With results from local elections in the UK coming in slowly it will be the end of Saturday before a full picture emerges. But the first results and the thumping victory for Prime Minister Boris Johnson’s Conservative party in the Hartlepool parliamentary by-election already offer a few key takeaways.
English voters are broadly satisfied with, or at least forgiving of, Boris Johnson’s handling of the pandemic. The issue rightly dominates public thinking and the elections were firstly a referendum on the government’s performance. The early indications are that Johnson’s support in England is at least at, and possibly above, its levels at the 2019 election. This means he has held on to those who voted for him then and may even have won back a few doubters. (Other incumbents, in Scotland, Wales, and the mayoralties, also appear to have been judged kindly by voters).

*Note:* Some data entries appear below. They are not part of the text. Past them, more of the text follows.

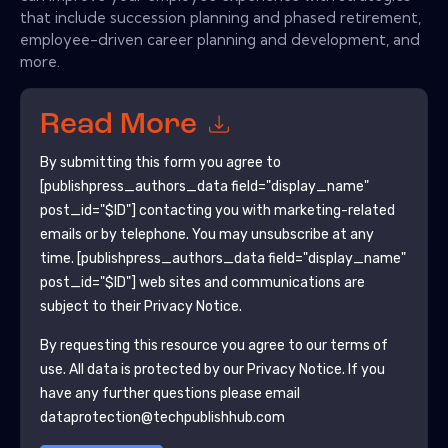
that include succession planning and phased retirement,
employee-driven career planning and development, and
more.
Read More
By submitting this form you agree to
[publishpress_authors_data field="display_name"
post_id="$ID"]
contacting you with marketing-related
emails or by telephone. You may unsubscribe at any
time.
[publishpress_authors_data field="display_name"
post_id="$ID"]
web sites and communications are
subject to their Privacy Notice.
By requesting this resource you agree to our terms of
use. All data is protected by our
Privacy Notice
. If you
have any further questions please email
dataprotection@techpublishhub.com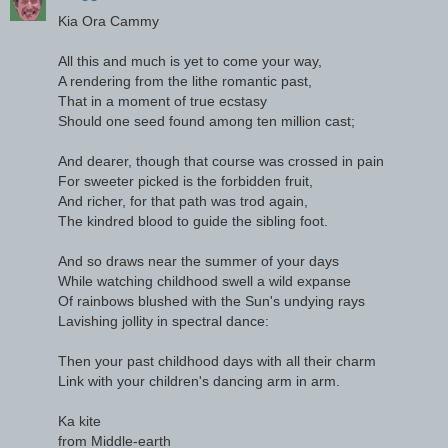
Kia Ora Cammy
All this and much is yet to come your way,
A rendering from the lithe romantic past,
That in a moment of true ecstasy
Should one seed found among ten million cast;
And dearer, though that course was crossed in pain
For sweeter picked is the forbidden fruit,
And richer, for that path was trod again,
The kindred blood to guide the sibling foot.
And so draws near the summer of your days
While watching childhood swell a wild expanse
Of rainbows blushed with the Sun's undying rays
Lavishing jollity in spectral dance:
Then your past childhood days with all their charm
Link with your children's dancing arm in arm.
Ka kite
from Middle-earth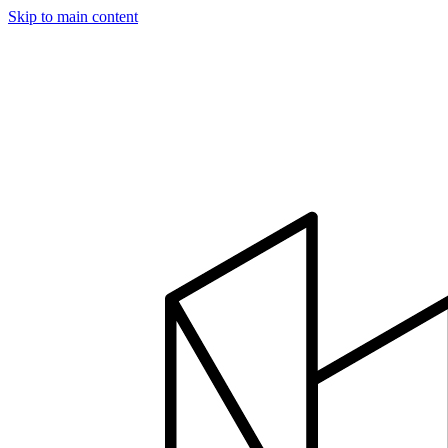
Skip to main content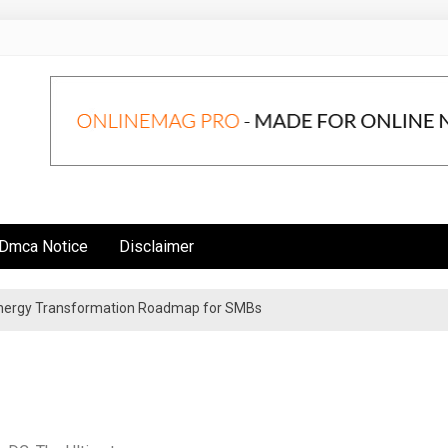
Dmca Notice
Disclaimer
 Energy Transformation Roadmap for SMBs
n Strategies for Institutional Investors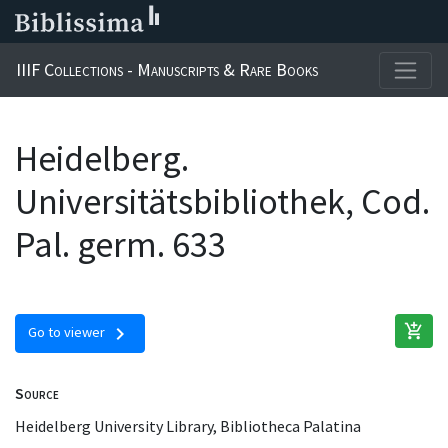
IIIF Collections - Manuscripts & Rare Books
Heidelberg.
Universitätsbibliothek, Cod.
Pal. germ. 633
add_shopping_cart
chevron_right
Go to viewer
Source
Heidelberg University Library, Bibliotheca Palatina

The fact that Johnson has come through the pandemic relatively unscathed is overwhelmingly down to the vaccine rollout. In December and January the Tories were down at 37 per cent in YouGov polls and even behind the Labour opposition. But voters credit the prime minister for the vaccine success and have discounted earlier errors during the crisis. The UK’s death toll remains the highest in Europe (though Italy’s is sadly closing in fast) but the judgment of those not implacably hostile has been generous.
Campaigning showed again that Boris Johnson has a powerful personal appeal which reaches beyond traditional party loyalties. While there are many irreconcilables, he is winning and retaining those ready to give him a hearing. His Brexit coalition, reinforced with a different brand of conservatism built around greater interventionism and commitment to state spending, has assembled a strong new electoral and demographic base which shows no signs of weakening. While some Tories talk of a day when the public tires of his style and he is replaced with a more managerial figure like Rishi Sunak, Johnson has a star quality which will not be easily replicated.
It is promising to be a grim weekend for Labour. The Hartlepool defeat was at the very worst end of expectations. It showed the steady Conservative encroachment into traditional Labour heartlands is not over, and their strategy of - for a start - just appearing to care about the regions means they are in this fight for the long haul. Hartlepool reinforces the trend of the 2019, and indeed the 2017, general election results and shows the Tories have found a way back into significant chunks of the north, especially outside the major cities. That Johnson’s electoral coalition is holding also suggests Brexit will have a more lasting effect on voting patterns and political identity.
The massive win for Ben Houchen, the most visible northern standard bearer of the new interventionist Toryism who was re-elected as Tees Valley mayor with 73 per cent of the vote, and early council wins in the Midlands show the Tories are winning in their target areas. The conservative Andy Street looks well placed for re-election as West Midlands mayor. Labour is also still losing power in traditional areas, such as Sheffield. Even where there are victories, as in Wales and the anticipated re-election of Andy Burnham as Manchester mayor, these will not be not wins for Keir Starmer himself. The message is that not being led by his hard-left predecessor Jeremy Corbyn and moving on from Brexit are not enough for the party to win back lost voters.
The losses will intensify the battle for the party’s direction. The scale of Labour’s challenge was already large but without the currency of electoral success, Starmer is going to have to fight much harder to repel the Corbynite left, which is already beginning to attack his leadership. Meanwhile Blairites will berate his timidity in not moving faster towards the centre. The crisis for Labour is deep and long term. Starmer has so far failed to set out coherently any distinguishing sense of what the party stands for and Johnson has successfully occupied the political centre-ground, by mixing higher government spending, patriotic rhetoric and cultural conservatism.
Labour’s English heartlands are, increasingly, the major cities. Places with significant populations of diverse, university-educated, younger voters with a high level of renters are now core territory. This is part of Labour’s demographic problem. As its membership tilts ever more towards those areas, it risks looking increasingly like a party which does not really like the section of the voters it needs to win back.
Scotland will alter the story of the elections, with the result there threatening to change the political landscape of the UK. A majority for the SNP in the devolved Scottish parliament, or the SNP plus the pro-independence Greens, will alter the political dynamics of Britain and confront Johnson with demands for a second referendum. He will certainly refuse at first but constant stonewalling from London may play into nationalist hands.
The biggest unknown remains the scale of the pandemic aftershocks, not just on the economy but in public services — health in particular. Health backlogs and unemployment remain danger areas, as his new electoral base will expect him to deliver on public services and jobs across the regions. Opponents argue that the Tories will ultimately let these voters’ down but the last years have shown Johnson is keenly aware of his supporters’ priorities and will not lightly abandon them.